EXERCISE DATA START

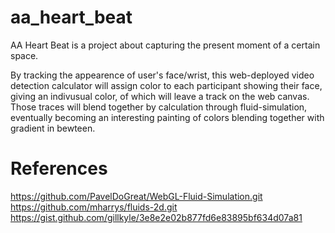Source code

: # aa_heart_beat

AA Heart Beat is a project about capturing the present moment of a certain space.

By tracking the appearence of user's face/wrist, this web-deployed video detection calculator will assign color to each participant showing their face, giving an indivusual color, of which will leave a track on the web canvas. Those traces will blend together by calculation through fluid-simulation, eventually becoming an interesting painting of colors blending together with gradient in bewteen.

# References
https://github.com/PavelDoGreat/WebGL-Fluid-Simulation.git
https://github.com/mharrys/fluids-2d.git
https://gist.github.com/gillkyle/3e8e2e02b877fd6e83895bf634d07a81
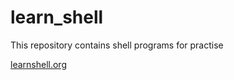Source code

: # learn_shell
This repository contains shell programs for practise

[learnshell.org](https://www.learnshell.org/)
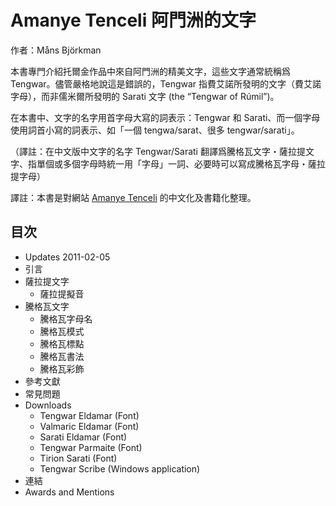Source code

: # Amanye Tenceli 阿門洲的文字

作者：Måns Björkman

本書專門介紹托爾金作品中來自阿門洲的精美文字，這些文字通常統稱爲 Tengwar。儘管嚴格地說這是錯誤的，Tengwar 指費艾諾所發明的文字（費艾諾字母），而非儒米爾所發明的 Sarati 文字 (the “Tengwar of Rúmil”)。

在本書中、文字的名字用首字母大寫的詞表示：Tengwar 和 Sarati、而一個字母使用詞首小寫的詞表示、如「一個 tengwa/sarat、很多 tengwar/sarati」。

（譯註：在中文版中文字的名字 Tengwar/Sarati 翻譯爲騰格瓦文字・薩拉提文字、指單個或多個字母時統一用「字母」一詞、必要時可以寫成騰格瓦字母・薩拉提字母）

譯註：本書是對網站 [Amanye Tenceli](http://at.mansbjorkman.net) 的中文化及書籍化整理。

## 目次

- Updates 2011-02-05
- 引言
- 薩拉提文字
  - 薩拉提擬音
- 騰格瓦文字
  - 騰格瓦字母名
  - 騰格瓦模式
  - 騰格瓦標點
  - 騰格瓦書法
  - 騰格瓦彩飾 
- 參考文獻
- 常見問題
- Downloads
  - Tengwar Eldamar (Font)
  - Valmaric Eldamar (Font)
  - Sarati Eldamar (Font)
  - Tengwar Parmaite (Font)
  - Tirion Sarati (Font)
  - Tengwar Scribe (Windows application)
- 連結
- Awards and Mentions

EXERCISE DATA END

§ PROBLEM TO WORK ON
Every line above that includes the word "Sarati" should be listed.

§ SOLUTION FOR THIS PROBLEM
本書專門介紹托爾金作品中來自阿門洲的精美文字，這些文字通常統稱爲 Tengwar。儘管嚴格地說這是錯誤的，Tengwar 指費艾諾所發明的文字（費艾諾字母），而非儒米爾所發明的 Sarati 文字 (the “Tengwar of Rúmil”)。
在本書中、文字的名字用首字母大寫的詞表示：Tengwar 和 Sarati、而一個字母使用詞首小寫的詞表示、如「一個 tengwa/sarat、很多 tengwar/sarati」。
（譯註：在中文版中文字的名字 Tengwar/Sarati 翻譯爲騰格瓦文字・薩拉提文字、指單個或多個字母時統一用「字母」一詞、必要時可以寫成騰格瓦字母・薩拉提字母）
  - Sarati Eldamar (Font)
  - Tirion Sarati (Font)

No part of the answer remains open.